Interesting People mailing list archives

Re: Study Gives High Marks to U.S. Internet - New York Times


From: David Farber <dave () farber net>
Date: Wed, 9 Apr 2008 09:51:13 -0700


________________________________________
From: Brett Glass [brett () lariat net]
Sent: Wednesday, April 09, 2008 12:41 PM
To: rberger () ibd com
Cc: David Farber; Ip ip
Subject: Re: [IP] Re:   Study Gives High Marks to U.S. Internet - New York Times

Robert, and everyone:

Why is it that so many people seem to deny the existence of wireless
broadband providers? (Susan Crawford and others have even done so in
their testimony before bodies such as Congressional committees
and the FCC.)

I have been to Saratoga (played there with the Celtic Band Avalon Rising
when it started 17 years ago) and I must say I would be extremely surprised
if there were not several wireless operators like my own doing business in
that area.

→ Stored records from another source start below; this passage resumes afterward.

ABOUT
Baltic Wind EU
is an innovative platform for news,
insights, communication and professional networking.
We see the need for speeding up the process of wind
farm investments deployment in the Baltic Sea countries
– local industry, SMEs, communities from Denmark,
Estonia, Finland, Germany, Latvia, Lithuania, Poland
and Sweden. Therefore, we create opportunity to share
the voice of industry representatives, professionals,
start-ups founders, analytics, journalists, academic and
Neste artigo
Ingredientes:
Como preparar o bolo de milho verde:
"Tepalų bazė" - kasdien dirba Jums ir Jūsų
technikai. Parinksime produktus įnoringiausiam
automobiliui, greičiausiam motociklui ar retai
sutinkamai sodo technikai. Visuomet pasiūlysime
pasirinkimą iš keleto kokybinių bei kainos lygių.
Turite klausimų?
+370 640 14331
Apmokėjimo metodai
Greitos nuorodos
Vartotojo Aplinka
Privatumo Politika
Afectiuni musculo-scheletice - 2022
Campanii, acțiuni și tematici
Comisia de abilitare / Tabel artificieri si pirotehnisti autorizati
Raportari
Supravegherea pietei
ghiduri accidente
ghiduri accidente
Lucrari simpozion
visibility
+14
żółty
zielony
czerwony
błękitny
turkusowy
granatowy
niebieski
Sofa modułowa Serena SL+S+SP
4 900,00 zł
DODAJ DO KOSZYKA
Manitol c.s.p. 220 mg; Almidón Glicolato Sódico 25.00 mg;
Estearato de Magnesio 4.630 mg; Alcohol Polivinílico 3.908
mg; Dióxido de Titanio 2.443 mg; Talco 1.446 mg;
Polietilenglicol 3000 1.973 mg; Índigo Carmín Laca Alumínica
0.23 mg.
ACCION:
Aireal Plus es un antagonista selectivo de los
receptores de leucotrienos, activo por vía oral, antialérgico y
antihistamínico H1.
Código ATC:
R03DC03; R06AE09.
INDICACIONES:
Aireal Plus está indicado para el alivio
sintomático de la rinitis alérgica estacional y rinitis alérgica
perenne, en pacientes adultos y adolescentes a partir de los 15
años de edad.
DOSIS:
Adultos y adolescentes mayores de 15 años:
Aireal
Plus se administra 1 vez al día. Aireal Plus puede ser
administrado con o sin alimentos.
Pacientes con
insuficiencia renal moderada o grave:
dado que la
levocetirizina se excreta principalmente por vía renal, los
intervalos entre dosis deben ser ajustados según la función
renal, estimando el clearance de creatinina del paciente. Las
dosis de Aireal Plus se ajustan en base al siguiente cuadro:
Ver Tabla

In fact, I've just done a quick Web search and have found one:

http://www.bullpenwireless.com/

--Brett Glass

At 09:31 AM 4/9/2008, David Farber wrote:


________________________________________
From: Robert J. Berger [rberger () ibd com]
Sent: Wednesday, April 09, 2008 11:29 AM
To: John Markoff
Cc: David Farber
Subject: Re: [IP] Study Gives High Marks to U.S. Internet - New York Times

Any assertion that the US has world class internet connectivity for
the majority of its Citizens is bunk.

I normally live in Saratoga, CA, part of Silicon Valley, and where I
live I STILL can not get ANY consumer broadband service. No Cable
Modem, no DSL.

For the next few months, I am living in downtown San Francisco in a high rise
apartment building set among other high rise apartment buildings right
next to a major telecom hub and though we have DSL, its not
particularly fast or anything.

This is the kind of location where in other countries such as Japan or
S. Korea they have fiber to the building and ethernet to the
apartments at 100M - 1G.

Instead we should have a baseline attitude more like Professor Payne's
as per the earlier post on IPer's list:

"Sadly broadband speeds in this country aren't really broadband at
all. I won't be happy until every home has a one gigabit per second
connection," he told BBC News.
He added: "If we were able to afford to dig up the road in the 1980s
to roll out cable TV then we can afford to do it again."

But this time horizontally divested so that the people who own/control
the pipes do not own/control the content.